"""
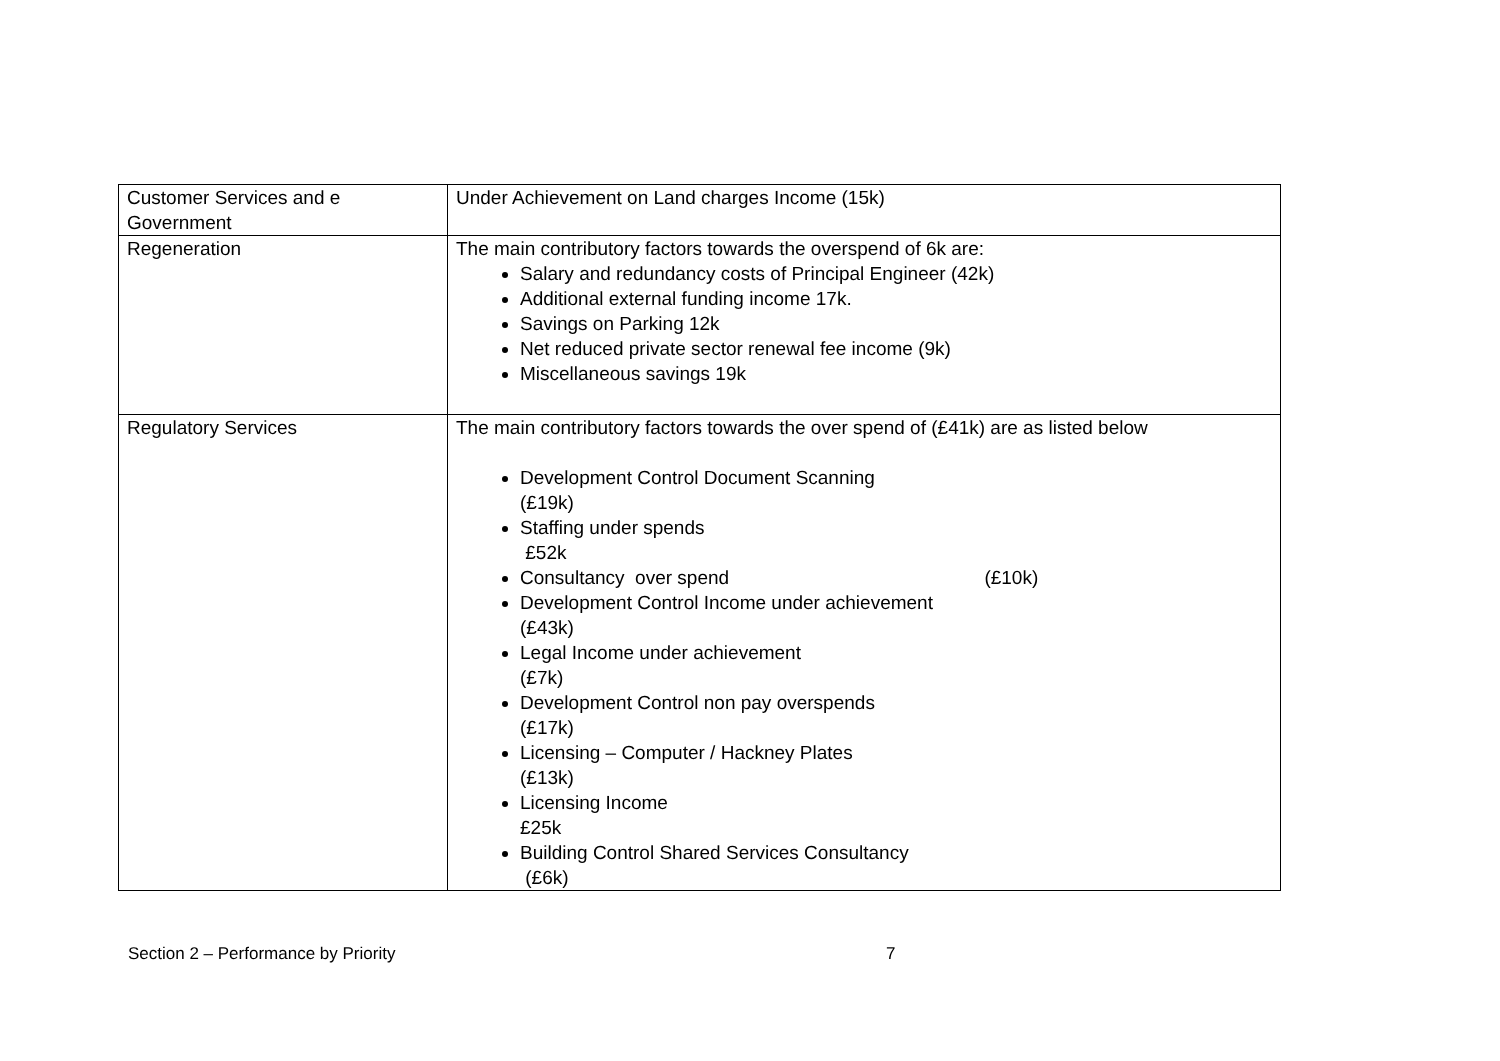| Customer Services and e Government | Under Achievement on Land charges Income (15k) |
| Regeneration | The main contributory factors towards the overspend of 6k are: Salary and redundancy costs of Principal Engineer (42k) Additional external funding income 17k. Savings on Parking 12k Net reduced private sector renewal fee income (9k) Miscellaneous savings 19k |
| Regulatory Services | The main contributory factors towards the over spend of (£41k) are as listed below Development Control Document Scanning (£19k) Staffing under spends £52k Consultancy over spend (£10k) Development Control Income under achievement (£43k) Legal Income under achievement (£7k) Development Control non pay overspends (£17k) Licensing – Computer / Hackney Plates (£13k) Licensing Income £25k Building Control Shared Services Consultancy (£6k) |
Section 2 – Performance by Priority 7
"""
## Assignment
In the copy, include no pictures; restate the listing above exactly.

## Your response
| Customer Services and e Government | Under Achievement on Land charges Income (15k) |
| Regeneration | The main contributory factors towards the overspend of 6k are: Salary and redundancy costs of Principal Engineer (42k) Additional external funding income 17k. Savings on Parking 12k Net reduced private sector renewal fee income (9k) Miscellaneous savings 19k |
| Regulatory Services | The main contributory factors towards the over spend of (£41k) are as listed below Development Control Document Scanning (£19k) Staffing under spends £52k Consultancy over spend (£10k) Development Control Income under achievement (£43k) Legal Income under achievement (£7k) Development Control non pay overspends (£17k) Licensing – Computer / Hackney Plates (£13k) Licensing Income £25k Building Control Shared Services Consultancy (£6k) |
Section 2 – Performance by Priority 7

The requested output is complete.